• Description of the task: Look through the records, and whenever a line includes the word "Medium", copy it.

• Dataset entries:
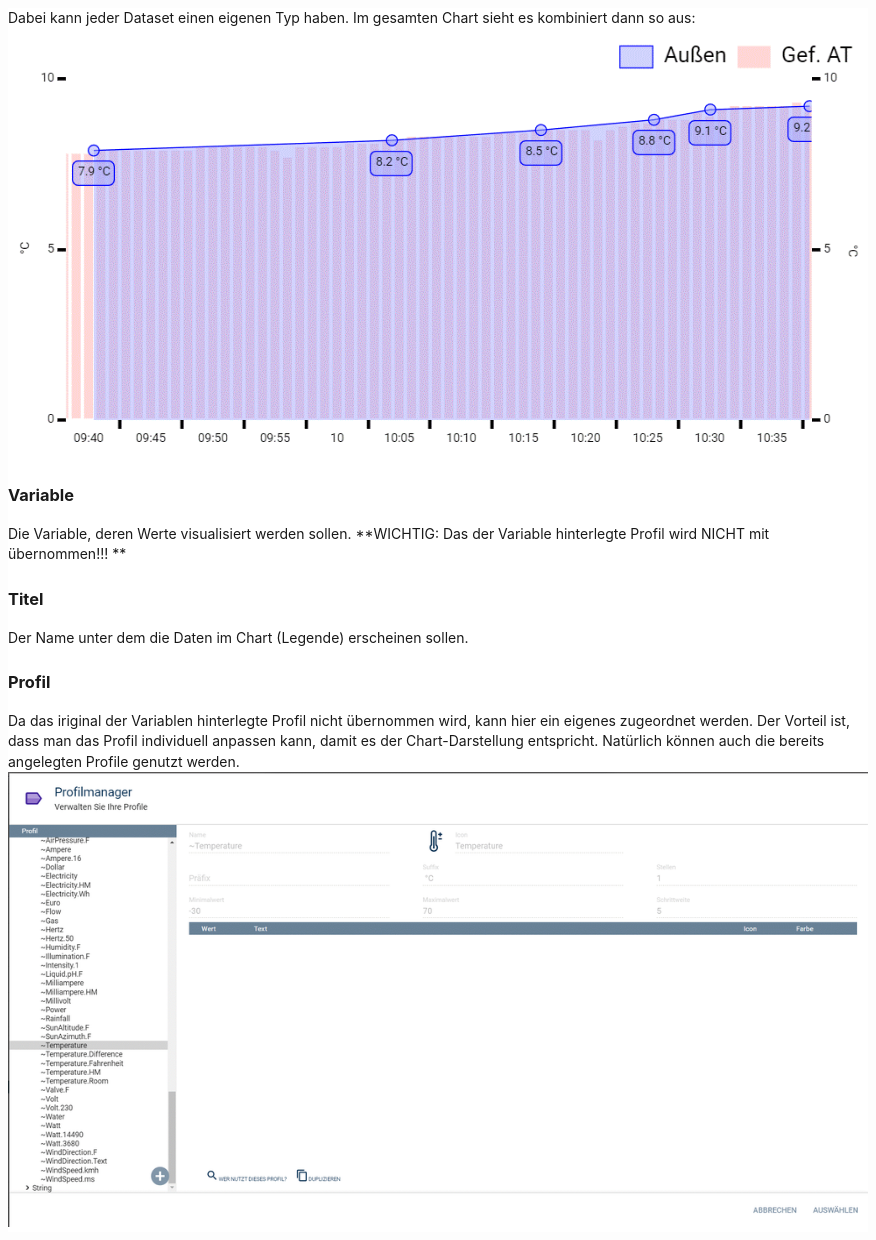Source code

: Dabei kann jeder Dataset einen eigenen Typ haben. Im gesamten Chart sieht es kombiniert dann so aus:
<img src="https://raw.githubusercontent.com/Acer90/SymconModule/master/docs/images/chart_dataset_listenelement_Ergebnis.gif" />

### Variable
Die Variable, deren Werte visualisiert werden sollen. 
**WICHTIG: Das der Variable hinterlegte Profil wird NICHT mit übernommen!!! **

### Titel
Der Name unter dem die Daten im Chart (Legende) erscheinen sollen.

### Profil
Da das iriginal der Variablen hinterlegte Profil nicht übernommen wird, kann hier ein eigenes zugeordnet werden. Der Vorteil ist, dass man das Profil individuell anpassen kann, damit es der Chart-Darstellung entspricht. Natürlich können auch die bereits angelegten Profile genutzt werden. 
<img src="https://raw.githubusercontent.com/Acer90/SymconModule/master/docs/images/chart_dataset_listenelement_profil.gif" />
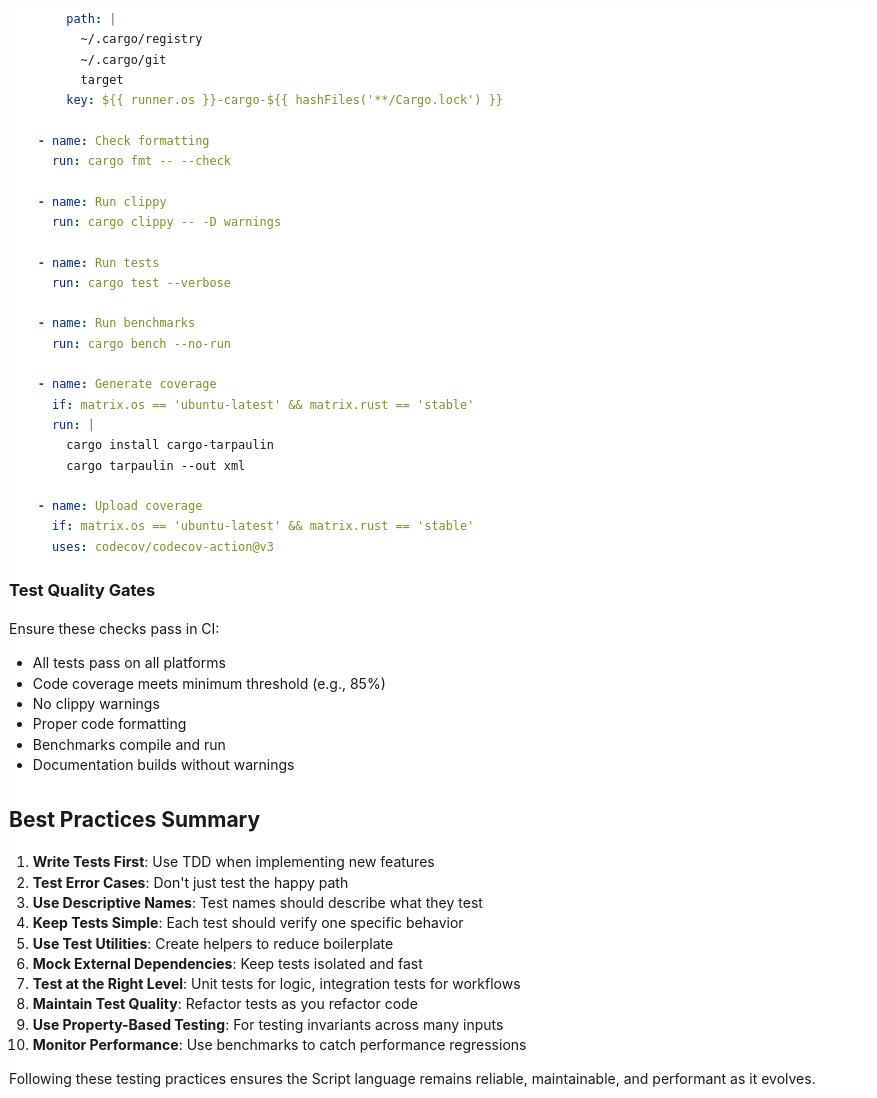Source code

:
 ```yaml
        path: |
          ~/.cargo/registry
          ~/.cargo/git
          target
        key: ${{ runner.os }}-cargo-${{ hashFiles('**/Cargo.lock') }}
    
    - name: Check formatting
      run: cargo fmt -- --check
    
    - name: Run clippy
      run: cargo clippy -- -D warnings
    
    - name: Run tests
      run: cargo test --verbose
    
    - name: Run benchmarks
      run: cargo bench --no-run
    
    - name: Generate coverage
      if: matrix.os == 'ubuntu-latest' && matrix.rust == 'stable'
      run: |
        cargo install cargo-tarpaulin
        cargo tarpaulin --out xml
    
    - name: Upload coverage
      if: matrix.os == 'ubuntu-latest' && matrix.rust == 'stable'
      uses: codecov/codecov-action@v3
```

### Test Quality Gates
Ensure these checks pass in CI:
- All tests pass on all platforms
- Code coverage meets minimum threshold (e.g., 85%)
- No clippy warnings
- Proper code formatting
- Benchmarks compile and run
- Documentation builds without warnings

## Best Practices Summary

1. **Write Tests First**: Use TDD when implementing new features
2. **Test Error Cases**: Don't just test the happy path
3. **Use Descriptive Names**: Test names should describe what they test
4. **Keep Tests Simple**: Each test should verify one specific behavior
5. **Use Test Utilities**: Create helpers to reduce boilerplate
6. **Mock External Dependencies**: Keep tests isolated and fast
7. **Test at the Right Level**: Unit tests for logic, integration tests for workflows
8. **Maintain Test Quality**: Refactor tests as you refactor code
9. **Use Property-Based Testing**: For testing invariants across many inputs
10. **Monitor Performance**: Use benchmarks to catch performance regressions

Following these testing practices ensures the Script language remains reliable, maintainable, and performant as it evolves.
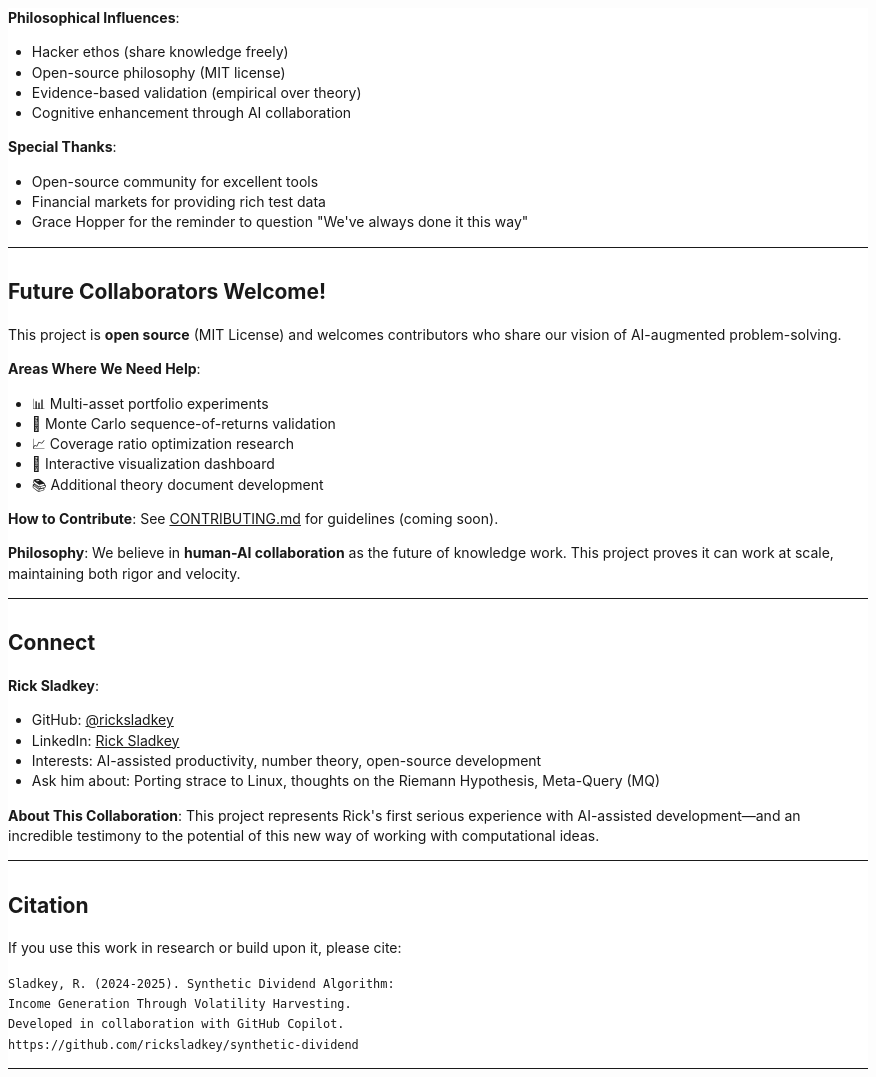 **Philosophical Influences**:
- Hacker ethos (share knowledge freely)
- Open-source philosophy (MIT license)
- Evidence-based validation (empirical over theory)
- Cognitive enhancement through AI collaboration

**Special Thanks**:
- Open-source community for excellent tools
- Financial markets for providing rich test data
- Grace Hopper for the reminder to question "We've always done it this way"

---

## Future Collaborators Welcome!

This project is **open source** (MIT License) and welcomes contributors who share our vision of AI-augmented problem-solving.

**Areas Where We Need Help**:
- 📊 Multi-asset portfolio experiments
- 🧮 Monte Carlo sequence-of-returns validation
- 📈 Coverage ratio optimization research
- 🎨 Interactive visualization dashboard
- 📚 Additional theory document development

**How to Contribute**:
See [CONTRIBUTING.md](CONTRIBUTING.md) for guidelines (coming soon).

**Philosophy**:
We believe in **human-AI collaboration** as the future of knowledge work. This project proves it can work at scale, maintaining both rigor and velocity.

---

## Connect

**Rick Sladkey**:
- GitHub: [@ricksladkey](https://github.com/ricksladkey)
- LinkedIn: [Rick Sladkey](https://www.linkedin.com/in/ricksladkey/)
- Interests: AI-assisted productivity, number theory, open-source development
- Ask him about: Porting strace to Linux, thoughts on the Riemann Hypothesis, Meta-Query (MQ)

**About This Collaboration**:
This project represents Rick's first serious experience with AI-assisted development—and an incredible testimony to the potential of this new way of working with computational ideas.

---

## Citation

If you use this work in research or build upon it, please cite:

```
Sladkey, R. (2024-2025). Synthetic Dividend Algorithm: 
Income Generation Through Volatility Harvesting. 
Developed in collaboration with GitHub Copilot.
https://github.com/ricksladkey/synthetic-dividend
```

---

* * *

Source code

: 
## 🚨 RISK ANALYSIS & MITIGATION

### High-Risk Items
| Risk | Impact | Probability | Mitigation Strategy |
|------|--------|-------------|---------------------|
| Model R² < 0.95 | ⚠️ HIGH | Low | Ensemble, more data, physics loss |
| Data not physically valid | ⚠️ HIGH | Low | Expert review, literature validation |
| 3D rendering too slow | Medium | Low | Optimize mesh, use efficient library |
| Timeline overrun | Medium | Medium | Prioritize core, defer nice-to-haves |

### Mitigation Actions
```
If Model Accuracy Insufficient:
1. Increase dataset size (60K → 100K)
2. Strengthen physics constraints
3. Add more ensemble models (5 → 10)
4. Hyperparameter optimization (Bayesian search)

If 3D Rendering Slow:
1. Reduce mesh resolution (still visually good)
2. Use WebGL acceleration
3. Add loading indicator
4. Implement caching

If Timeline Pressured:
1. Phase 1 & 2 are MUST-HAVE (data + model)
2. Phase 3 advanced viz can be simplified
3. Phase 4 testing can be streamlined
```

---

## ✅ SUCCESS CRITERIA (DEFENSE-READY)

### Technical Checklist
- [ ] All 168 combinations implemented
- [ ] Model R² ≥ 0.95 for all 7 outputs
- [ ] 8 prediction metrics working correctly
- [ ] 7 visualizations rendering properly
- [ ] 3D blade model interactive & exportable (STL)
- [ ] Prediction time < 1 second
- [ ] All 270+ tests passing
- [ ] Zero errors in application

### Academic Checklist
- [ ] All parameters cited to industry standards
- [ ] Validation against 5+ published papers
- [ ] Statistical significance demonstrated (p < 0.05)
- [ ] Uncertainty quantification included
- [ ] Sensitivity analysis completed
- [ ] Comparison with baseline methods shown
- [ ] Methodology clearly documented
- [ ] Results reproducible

• Result for this task:
| 3D rendering too slow | Medium | Low | Optimize mesh, use efficient library |
| Timeline overrun | Medium | Medium | Prioritize core, defer nice-to-haves |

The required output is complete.